#### [DIRECTIONS]
Which lines of the records below contain the string "uitgelekt"? Report each of them.

#### [RECORDS FOR PROCESSING]
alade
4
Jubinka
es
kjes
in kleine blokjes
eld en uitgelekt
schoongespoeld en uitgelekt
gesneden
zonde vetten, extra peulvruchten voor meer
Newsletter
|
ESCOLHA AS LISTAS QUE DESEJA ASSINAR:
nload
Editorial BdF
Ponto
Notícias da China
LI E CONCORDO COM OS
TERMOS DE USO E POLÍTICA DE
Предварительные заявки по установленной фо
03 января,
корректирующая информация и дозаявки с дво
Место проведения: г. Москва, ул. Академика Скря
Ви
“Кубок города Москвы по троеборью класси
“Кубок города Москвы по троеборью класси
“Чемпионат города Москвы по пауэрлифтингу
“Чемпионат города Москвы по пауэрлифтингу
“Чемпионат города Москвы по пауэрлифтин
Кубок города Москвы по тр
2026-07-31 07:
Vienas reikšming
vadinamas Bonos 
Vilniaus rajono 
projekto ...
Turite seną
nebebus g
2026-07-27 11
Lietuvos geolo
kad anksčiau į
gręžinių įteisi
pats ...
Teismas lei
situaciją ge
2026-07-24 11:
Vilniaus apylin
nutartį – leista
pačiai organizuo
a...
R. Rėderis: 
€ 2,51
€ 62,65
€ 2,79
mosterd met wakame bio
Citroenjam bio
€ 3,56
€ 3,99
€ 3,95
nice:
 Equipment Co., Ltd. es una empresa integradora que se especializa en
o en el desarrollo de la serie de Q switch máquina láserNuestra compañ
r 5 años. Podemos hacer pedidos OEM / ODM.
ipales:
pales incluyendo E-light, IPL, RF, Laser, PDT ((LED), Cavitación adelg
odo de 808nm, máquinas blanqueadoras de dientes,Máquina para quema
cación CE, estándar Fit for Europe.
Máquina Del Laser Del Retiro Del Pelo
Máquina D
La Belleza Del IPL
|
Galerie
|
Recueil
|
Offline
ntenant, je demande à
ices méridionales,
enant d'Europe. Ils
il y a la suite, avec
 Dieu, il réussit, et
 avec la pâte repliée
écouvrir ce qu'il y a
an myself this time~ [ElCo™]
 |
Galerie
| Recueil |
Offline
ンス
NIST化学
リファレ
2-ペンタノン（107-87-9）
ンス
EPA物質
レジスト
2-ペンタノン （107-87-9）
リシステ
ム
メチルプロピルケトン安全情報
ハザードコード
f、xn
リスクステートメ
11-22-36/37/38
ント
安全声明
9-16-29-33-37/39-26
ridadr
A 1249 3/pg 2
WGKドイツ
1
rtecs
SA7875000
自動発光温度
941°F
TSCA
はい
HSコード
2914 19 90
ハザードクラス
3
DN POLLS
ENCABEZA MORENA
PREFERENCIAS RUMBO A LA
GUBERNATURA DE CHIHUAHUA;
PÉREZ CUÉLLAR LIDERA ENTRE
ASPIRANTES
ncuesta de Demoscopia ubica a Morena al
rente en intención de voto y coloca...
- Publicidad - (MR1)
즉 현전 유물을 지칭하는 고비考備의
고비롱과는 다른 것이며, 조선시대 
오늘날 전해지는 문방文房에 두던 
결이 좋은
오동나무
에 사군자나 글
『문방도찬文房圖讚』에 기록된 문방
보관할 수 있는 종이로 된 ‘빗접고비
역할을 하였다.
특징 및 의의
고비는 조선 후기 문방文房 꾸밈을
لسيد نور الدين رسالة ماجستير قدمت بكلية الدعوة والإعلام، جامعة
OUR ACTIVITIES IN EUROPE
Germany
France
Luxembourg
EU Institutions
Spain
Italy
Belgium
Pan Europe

#### [EXPECTED ANSWER]
eld en uitgelekt
schoongespoeld en uitgelekt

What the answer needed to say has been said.